Синдерелла без хрустальной туфельки - страница 17
– А вы не обижайтесь, ребятки. Так уж жизнь наша дурная устроена, что поделаешь. Тогда же все перепугались до смерти, когда с вашим отцом так круто разобрались, да забились в норы свои да щели поглубже. А попозже выползли из них и живут теперь так, чтобы старого, не дай бог, не вспоминать да беды на себя не накликать. Каждый за свою собственную нательную рубашку больше всех боится да провалами в памяти от плохих тех воспоминаний отгораживается…

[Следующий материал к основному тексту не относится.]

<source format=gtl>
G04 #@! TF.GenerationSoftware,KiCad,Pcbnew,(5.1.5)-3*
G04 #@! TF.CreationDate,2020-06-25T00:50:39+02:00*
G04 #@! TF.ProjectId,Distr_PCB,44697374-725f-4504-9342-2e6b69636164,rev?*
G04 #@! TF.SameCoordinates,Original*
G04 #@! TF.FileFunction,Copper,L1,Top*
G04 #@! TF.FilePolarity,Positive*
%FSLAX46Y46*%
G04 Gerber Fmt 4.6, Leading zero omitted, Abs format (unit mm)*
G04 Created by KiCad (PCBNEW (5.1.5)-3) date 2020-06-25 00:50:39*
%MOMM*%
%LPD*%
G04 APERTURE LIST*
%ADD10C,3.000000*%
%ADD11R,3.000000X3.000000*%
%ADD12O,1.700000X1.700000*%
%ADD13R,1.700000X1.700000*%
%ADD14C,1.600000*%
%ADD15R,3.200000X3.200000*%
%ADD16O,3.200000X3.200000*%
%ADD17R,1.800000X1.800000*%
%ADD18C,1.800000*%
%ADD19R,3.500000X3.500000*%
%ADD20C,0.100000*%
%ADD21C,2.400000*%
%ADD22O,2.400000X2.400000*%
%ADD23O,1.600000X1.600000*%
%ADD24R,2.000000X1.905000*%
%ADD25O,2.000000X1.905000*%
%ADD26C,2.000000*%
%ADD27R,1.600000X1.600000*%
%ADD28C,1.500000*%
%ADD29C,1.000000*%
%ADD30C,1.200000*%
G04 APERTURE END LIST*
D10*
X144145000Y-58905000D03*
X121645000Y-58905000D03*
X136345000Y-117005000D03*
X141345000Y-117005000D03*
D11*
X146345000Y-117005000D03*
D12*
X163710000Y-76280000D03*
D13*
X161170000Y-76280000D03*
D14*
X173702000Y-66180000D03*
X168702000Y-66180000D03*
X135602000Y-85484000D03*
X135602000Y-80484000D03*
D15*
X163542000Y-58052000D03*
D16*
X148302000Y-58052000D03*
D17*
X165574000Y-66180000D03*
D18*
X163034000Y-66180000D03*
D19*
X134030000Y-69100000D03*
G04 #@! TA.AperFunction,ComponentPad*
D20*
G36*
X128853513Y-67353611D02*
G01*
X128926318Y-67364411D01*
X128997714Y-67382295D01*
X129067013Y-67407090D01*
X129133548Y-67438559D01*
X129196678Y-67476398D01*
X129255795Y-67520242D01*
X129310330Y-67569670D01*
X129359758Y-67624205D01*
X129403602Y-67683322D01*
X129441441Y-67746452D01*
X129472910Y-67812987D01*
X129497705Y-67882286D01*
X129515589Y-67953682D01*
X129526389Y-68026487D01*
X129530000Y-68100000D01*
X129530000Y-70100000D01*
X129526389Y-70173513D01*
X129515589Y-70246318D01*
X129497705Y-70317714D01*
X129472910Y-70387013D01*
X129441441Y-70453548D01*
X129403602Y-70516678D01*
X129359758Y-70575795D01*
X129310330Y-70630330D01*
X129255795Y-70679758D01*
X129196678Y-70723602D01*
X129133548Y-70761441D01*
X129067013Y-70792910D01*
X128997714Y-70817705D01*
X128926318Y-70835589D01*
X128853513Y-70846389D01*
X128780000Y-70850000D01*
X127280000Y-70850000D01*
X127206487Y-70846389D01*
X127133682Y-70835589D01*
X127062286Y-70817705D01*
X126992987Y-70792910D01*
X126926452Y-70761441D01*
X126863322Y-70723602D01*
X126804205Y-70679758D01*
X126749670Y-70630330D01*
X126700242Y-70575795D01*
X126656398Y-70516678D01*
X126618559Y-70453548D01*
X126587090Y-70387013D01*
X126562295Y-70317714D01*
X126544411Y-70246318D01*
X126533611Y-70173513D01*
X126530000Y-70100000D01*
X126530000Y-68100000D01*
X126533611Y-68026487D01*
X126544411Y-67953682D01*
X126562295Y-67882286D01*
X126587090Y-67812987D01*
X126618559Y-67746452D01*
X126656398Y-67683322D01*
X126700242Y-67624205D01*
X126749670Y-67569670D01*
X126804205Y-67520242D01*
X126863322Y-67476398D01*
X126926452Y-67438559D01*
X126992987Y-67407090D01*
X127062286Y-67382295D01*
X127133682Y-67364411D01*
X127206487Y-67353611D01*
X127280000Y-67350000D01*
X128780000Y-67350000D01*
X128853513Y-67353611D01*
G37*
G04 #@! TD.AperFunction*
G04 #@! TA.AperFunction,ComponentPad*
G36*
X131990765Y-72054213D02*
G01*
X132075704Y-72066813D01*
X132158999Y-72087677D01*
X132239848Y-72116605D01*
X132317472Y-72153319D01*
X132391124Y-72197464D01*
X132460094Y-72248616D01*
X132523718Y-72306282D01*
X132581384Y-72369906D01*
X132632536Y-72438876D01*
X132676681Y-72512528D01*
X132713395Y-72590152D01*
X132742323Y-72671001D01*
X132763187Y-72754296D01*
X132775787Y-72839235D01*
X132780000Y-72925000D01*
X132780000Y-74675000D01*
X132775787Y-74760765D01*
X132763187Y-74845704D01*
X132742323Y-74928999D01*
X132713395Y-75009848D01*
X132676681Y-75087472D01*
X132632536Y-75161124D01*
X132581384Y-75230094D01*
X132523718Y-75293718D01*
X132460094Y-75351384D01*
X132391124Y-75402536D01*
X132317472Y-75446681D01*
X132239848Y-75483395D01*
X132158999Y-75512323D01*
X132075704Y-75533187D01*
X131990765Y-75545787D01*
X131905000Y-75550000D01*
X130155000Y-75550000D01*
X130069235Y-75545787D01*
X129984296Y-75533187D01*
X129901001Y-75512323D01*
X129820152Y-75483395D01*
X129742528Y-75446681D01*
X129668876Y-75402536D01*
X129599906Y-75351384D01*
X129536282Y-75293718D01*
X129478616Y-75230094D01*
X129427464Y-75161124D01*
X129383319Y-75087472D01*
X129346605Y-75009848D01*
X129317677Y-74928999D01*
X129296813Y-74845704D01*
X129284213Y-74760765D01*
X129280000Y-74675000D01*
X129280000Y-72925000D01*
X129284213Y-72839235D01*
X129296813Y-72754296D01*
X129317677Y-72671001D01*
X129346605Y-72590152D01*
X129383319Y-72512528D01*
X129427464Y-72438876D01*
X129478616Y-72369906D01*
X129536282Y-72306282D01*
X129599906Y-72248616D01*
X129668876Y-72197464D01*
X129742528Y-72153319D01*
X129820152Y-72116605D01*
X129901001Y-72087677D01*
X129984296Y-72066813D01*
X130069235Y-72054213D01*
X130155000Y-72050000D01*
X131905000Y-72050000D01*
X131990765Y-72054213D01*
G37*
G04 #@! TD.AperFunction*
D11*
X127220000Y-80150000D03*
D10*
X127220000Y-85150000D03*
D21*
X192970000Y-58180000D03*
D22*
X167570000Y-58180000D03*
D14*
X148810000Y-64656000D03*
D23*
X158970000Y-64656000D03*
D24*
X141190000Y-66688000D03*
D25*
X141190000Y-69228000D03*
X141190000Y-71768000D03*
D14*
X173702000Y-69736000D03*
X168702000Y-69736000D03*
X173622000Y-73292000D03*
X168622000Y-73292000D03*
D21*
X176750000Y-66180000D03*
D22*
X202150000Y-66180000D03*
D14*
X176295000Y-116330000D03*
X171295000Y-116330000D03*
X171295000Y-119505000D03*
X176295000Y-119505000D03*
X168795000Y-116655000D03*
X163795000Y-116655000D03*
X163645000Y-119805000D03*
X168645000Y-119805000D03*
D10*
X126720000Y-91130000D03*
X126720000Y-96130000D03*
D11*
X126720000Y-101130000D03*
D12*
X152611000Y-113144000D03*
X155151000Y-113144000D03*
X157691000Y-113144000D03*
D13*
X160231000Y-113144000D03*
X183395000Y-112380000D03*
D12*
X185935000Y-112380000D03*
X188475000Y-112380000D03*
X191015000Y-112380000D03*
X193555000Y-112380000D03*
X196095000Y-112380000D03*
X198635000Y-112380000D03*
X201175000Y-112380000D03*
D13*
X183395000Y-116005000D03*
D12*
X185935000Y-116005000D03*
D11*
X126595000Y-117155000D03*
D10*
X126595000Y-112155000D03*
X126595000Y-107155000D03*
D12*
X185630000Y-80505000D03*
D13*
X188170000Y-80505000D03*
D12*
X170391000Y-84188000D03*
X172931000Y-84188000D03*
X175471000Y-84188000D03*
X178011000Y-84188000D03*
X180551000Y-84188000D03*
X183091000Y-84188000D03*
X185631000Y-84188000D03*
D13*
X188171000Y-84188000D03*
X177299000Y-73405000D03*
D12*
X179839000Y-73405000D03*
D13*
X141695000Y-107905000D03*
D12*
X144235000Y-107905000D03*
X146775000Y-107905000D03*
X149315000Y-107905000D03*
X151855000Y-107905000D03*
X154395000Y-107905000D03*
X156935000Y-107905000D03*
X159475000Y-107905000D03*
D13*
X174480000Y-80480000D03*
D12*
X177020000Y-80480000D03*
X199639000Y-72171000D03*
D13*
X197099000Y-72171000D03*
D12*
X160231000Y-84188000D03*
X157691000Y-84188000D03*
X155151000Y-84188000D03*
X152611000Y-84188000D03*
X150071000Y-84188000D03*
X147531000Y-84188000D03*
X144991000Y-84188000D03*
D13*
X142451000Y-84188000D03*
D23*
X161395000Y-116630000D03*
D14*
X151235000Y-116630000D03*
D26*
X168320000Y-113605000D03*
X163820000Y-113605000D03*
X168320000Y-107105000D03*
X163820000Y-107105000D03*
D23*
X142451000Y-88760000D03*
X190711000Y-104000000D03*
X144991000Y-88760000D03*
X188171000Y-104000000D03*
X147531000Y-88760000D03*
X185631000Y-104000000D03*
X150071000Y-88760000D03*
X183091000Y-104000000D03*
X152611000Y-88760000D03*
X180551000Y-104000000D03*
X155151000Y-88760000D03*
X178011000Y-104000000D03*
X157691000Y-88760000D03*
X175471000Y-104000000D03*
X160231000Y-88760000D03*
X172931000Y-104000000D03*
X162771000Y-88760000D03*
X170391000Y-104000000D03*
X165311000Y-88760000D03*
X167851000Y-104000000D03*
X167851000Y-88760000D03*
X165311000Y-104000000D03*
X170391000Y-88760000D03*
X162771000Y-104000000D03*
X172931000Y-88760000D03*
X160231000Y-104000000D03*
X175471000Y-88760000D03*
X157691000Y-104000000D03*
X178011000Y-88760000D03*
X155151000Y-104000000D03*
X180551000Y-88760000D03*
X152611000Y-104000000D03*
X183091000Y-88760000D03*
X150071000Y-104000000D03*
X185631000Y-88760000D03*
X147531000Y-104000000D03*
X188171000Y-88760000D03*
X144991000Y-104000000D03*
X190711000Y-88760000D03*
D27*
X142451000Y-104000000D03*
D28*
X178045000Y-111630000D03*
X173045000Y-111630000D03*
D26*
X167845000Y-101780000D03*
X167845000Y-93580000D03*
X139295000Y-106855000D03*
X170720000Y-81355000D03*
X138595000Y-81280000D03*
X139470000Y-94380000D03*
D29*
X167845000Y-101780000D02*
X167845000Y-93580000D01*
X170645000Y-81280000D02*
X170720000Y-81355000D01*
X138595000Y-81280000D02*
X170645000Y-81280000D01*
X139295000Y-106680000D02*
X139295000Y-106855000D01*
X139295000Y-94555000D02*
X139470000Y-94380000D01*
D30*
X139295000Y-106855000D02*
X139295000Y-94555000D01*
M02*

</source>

– Да мы и не обижаемся. Мы вообще не из обидчивых, вы же знаете, – великодушно махнула рукой куда-то в сторону Василиса, словно обращалась сейчас не к Вениамину Алексеевичу, а к тем самым перепуганным, которые попрятались в норы да щели, оберегая свои близкие к телу рубашки.

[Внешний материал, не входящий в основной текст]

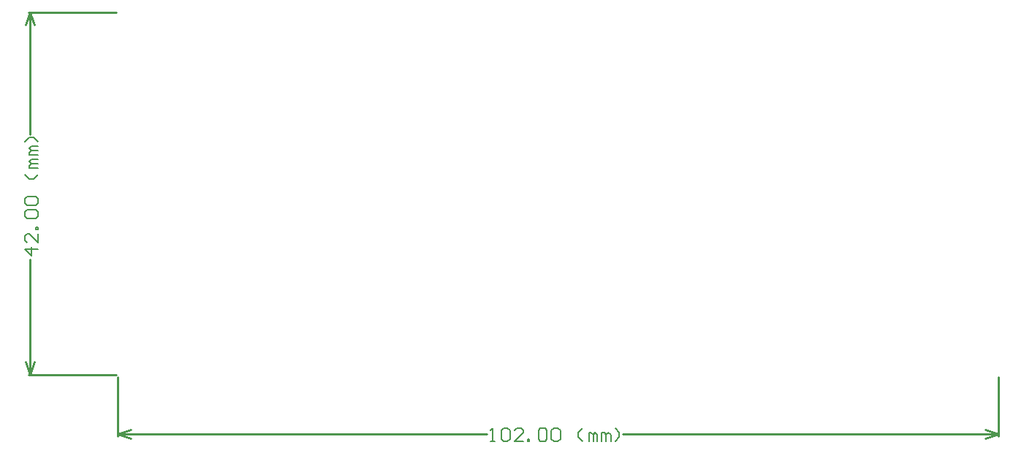
<source format=gm1>
%FSLAX42Y42*%
%MOMM*%
G71*
G01*
G75*
%ADD10C,0.50*%
%ADD11R,1.50X1.30*%
%ADD12R,1.80X1.60*%
%ADD13C,1.50*%
%ADD14R,1.50X1.50*%
%ADD15C,0.40*%
%ADD16C,0.30*%
%ADD17C,1.00*%
%ADD18C,0.25*%
%ADD19R,0.63X1.86*%
%ADD20R,0.25X0.36*%
%ADD21C,0.80*%
%ADD22C,0.20*%
%ADD23C,0.60*%
%ADD24R,1.70X1.50*%
%ADD25R,2.00X1.80*%
%ADD26C,1.70*%
%ADD27R,1.70X1.70*%
%ADD28C,0.00*%
%ADD29C,0.15*%
D18*
X10200Y-4911D02*
Y-4225D01*
X0Y-4911D02*
Y-4225D01*
X5849Y-4886D02*
X10200D01*
X0D02*
X4270D01*
X10048Y-4835D02*
X10200Y-4886D01*
X10048Y-4937D02*
X10200Y-4886D01*
X0D02*
X152Y-4937D01*
X0Y-4886D02*
X152Y-4835D01*
X-1041Y0D02*
X-25D01*
X-1041Y-4200D02*
X-25D01*
X-1016Y-1414D02*
Y0D01*
Y-4200D02*
Y-2867D01*
X-1067Y-152D02*
X-1016Y0D01*
X-965Y-152D01*
X-1016Y-4200D02*
X-965Y-4048D01*
X-1067D02*
X-1016Y-4200D01*
D29*
X4310Y-4977D02*
X4361D01*
X4336D01*
Y-4825D01*
X4310Y-4850D01*
X4437D02*
X4463Y-4825D01*
X4513D01*
X4539Y-4850D01*
Y-4952D01*
X4513Y-4977D01*
X4463D01*
X4437Y-4952D01*
Y-4850D01*
X4691Y-4977D02*
X4590D01*
X4691Y-4876D01*
Y-4850D01*
X4666Y-4825D01*
X4615D01*
X4590Y-4850D01*
X4742Y-4977D02*
Y-4952D01*
X4767D01*
Y-4977D01*
X4742D01*
X4869Y-4850D02*
X4894Y-4825D01*
X4945D01*
X4970Y-4850D01*
Y-4952D01*
X4945Y-4977D01*
X4894D01*
X4869Y-4952D01*
Y-4850D01*
X5021D02*
X5047Y-4825D01*
X5097D01*
X5123Y-4850D01*
Y-4952D01*
X5097Y-4977D01*
X5047D01*
X5021Y-4952D01*
Y-4850D01*
X5377Y-4977D02*
X5326Y-4926D01*
Y-4876D01*
X5377Y-4825D01*
X5453Y-4977D02*
Y-4876D01*
X5478D01*
X5504Y-4901D01*
Y-4977D01*
Y-4901D01*
X5529Y-4876D01*
X5554Y-4901D01*
Y-4977D01*
X5605D02*
Y-4876D01*
X5631D01*
X5656Y-4901D01*
Y-4977D01*
Y-4901D01*
X5681Y-4876D01*
X5707Y-4901D01*
Y-4977D01*
X5758D02*
X5808Y-4926D01*
Y-4876D01*
X5758Y-4825D01*
X-925Y-2750D02*
X-1077D01*
X-1001Y-2826D01*
Y-2725D01*
X-925Y-2572D02*
Y-2674D01*
X-1026Y-2572D01*
X-1052D01*
X-1077Y-2598D01*
Y-2648D01*
X-1052Y-2674D01*
X-925Y-2522D02*
X-950D01*
Y-2496D01*
X-925D01*
Y-2522D01*
X-1052Y-2395D02*
X-1077Y-2369D01*
Y-2318D01*
X-1052Y-2293D01*
X-950D01*
X-925Y-2318D01*
Y-2369D01*
X-950Y-2395D01*
X-1052D01*
Y-2242D02*
X-1077Y-2217D01*
Y-2166D01*
X-1052Y-2141D01*
X-950D01*
X-925Y-2166D01*
Y-2217D01*
X-950Y-2242D01*
X-1052D01*
X-925Y-1887D02*
X-975Y-1938D01*
X-1026D01*
X-1077Y-1887D01*
X-925Y-1811D02*
X-1026D01*
Y-1785D01*
X-1001Y-1760D01*
X-925D01*
X-1001D01*
X-1026Y-1734D01*
X-1001Y-1709D01*
X-925D01*
Y-1658D02*
X-1026D01*
Y-1633D01*
X-1001Y-1607D01*
X-925D01*
X-1001D01*
X-1026Y-1582D01*
X-1001Y-1557D01*
X-925D01*
Y-1506D02*
X-975Y-1455D01*
X-1026D01*
X-1077Y-1506D01*
M02*

</source>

– А вы, дядя Веня, тоже в свою нору забились, да? Вы же тоже к нам не пришли…
– Петя, прекрати! Чего это ты прямо как с цепи сорвался… – укоризненно проговорила Василиса брату и взглянула виновато сверху на опущенную пегую голову Вениамина Алексеевича.
– Выходит, и я забился, Петро, – с грустным и глубоким вздохом проговорил тот и поднял на них больные слезящиеся глаза. – Вот меня судьба за это и наказала…

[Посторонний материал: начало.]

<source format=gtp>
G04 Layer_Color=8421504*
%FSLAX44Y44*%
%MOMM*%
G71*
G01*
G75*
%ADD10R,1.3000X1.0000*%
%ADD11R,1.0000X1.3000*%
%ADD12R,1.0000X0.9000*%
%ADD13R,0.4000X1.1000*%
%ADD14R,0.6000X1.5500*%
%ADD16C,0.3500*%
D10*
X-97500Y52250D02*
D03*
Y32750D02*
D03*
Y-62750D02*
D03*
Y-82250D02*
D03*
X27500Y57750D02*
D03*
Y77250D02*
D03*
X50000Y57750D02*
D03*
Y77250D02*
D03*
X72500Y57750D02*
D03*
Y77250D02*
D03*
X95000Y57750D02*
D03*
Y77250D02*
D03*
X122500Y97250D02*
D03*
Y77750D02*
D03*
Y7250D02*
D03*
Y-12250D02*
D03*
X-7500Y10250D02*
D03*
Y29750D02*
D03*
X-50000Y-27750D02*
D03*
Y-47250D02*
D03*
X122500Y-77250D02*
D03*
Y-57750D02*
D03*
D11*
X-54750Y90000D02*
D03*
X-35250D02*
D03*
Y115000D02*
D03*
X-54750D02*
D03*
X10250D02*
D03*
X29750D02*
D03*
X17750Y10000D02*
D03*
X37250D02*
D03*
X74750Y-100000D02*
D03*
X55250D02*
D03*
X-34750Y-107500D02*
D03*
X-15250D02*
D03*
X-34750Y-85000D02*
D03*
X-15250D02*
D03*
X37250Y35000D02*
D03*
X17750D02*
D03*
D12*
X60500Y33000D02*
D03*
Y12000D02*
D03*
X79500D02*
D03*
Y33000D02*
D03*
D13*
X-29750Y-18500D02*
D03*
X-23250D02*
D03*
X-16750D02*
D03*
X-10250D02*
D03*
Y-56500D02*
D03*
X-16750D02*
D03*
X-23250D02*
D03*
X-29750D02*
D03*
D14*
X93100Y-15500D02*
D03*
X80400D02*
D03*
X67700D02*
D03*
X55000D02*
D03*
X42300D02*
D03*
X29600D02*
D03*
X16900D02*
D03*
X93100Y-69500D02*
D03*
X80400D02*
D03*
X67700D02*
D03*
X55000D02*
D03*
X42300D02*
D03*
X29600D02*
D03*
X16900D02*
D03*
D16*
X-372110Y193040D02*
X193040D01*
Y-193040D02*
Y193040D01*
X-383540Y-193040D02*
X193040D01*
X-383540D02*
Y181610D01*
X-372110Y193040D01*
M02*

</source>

– А вы чем сейчас занимаетесь, Вениамин Алексеевич, работаете где-то?
– Нет, Васенька, не работаю. Не берут меня никуда. Тоже шарахаются как от прокаженного… Да и возраст, знаете… Это отец меня ваш на крылья тогда посадил, вот и возомнил я о себе невесть что. Я ему очень поверил, отцу вашему. Поверил в эту принципиальность его, честность да порядочность в делах, и сам его ни в чем ни разу не обманул, ни одной копеечки не присвоил. А только видите, чем все это закончилось…
Умным он был, конечно, мужиком, а одной вещи так и не понял – нельзя эту свою порядочность природную железобетонным щитом впереди себя выставлять, надо ее, родимую, наоборот, прятать от всех да в тылу глубоком держать. Похитрее быть надо, поизворотливей, не соваться куда не следует со своей честностью да чистоплотностью!
– Нет, не согласна я с вами, Вениамин Алексеевич! Отец наш был таким, каким был. И его уважали все за это. Может, особо не любили, но уважали. И мы его уважаем, и любить, и помнить будем всегда именно таким вот, и говорить плохо о нем не позволим… И вам тоже не позволим!
Василиса осеклась вдруг и замолчала. Стало почему-то ужасно неловко выговаривать эти жесткие, в общем, слова старому и больному человеку. Чего это она – прямо не лучше Петьки. Он помянуть отца ее пришел, а она разгневалась, видите ли. Отец вот всегда говорил, что нельзя сердиться на слабого. Говорил, если сердишься на слабого, значит, ты еще слабее. И не сердиться на него надо, а пройти мимо побыстрее, и не заметить постараться этой его злобы… И пусть он, Вениамин Алексеевич, говорит себе что хочет. Может, ему так легче? Она-то знает, что отец ее никогда и ни за что на свете не стал бы изворачиваться и подстраиваться под чужие требования, и действительно жил так, как считал нужным, и правильно его коллега сейчас сказал про природную его железобетонную порядочность…
– А мама ваша где теперь, ребятки? – миролюбиво произнес вдруг Вениамин Алексеевич, нарушив неловкую паузу. – Почему она не пришла мужа своего помянуть?
– А она у нас замуж вышла, знаете ли. За немца. В Германию к нему жить уехала, в Нюрнберг…
– Ничего себе… Значит, вы тут с больной бабкой справляйтесь как хотите, а она там жить будет, припеваючи?